Face à une Argentine emmenée par un Lionel Messi exceptionnel, les Fennecs ont subi la loi du champion du monde. Auteur d’un triplé, la star argentine a guidé son équipe vers une victoire sans appel.

Cette lourde défaite complique considérablement la mission algérienne dans un groupe où chaque faux pas pourrait être fatal.

 

Tunisie – Suède (1-5)

La plus grande désillusion africaine de cette première journée est venue de la Tunisie. Les Aigles de Carthage ont subi une véritable correction face à une équipe suédoise particulièrement inspirée.

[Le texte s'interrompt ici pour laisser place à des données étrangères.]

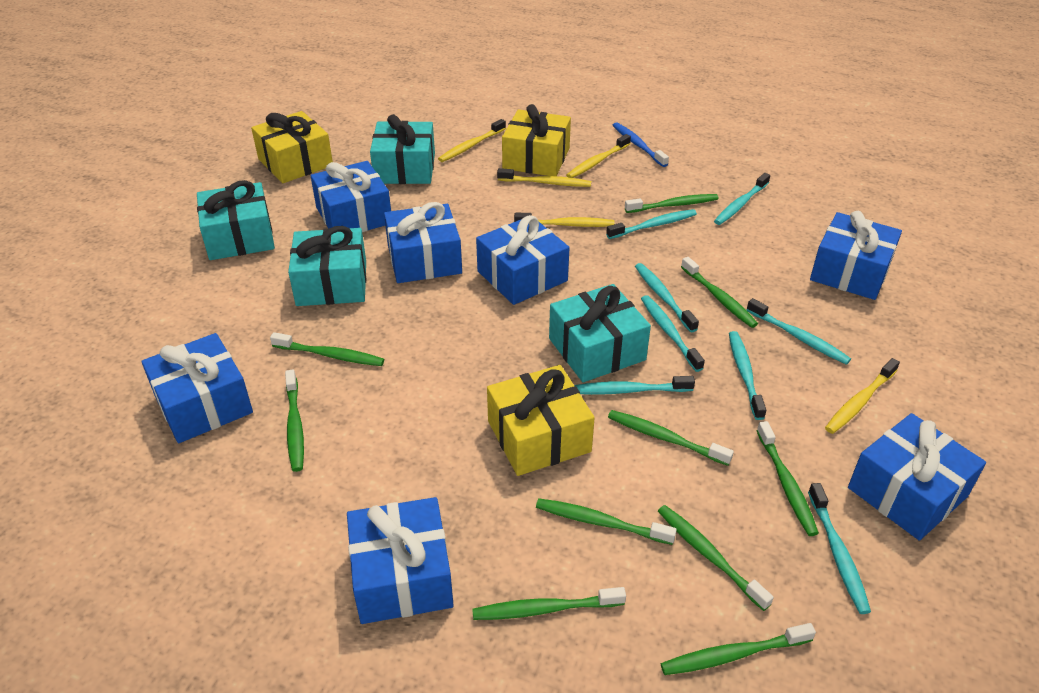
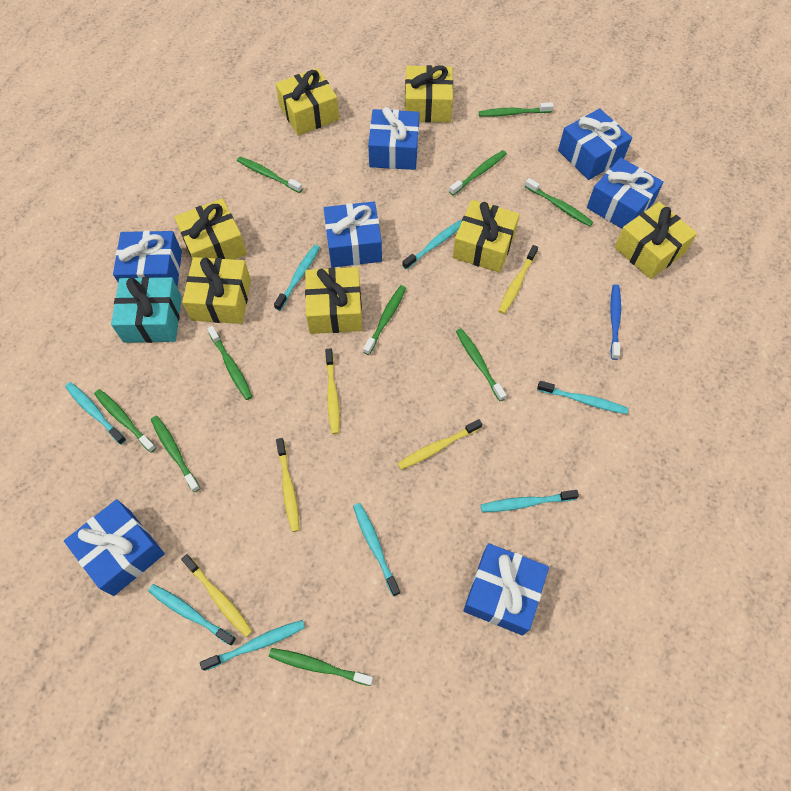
turquoise gift: 4 -> 1
yellow gift: 3 -> 7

Les conséquences n’ont pas tardé puisque Sabri Lamouchi a été remercié dans la foulée. Pour relancer une campagne déjà compromise, les dirigeants tunisiens ont confié les commandes à Hervé Renard, avec l’espoir de reproduire le scénario victorieux qui avait conduit la Côte d’Ivoire au sacre continental en 2015.

 

Un bilan contrasté mais riche en promesses

Au terme de cette première journée, le bilan africain affiche deux victoires, quatre matchs nuls et quatre défaites. Mais au-delà des statistiques, les performances du Maroc, du Cap-Vert, de l’Égypte ou encore de la RD Congo témoignent d’une réalité désormais incontestable : les sélections africaines sont capables de rivaliser avec les plus grandes nations de la planète.

Cette Coupe du monde 2026 confirme ainsi une tendance forte du football moderne : les hiérarchies traditionnelles vacillent et aucune équipe ne peut plus se considérer à l’abri d’une surprise.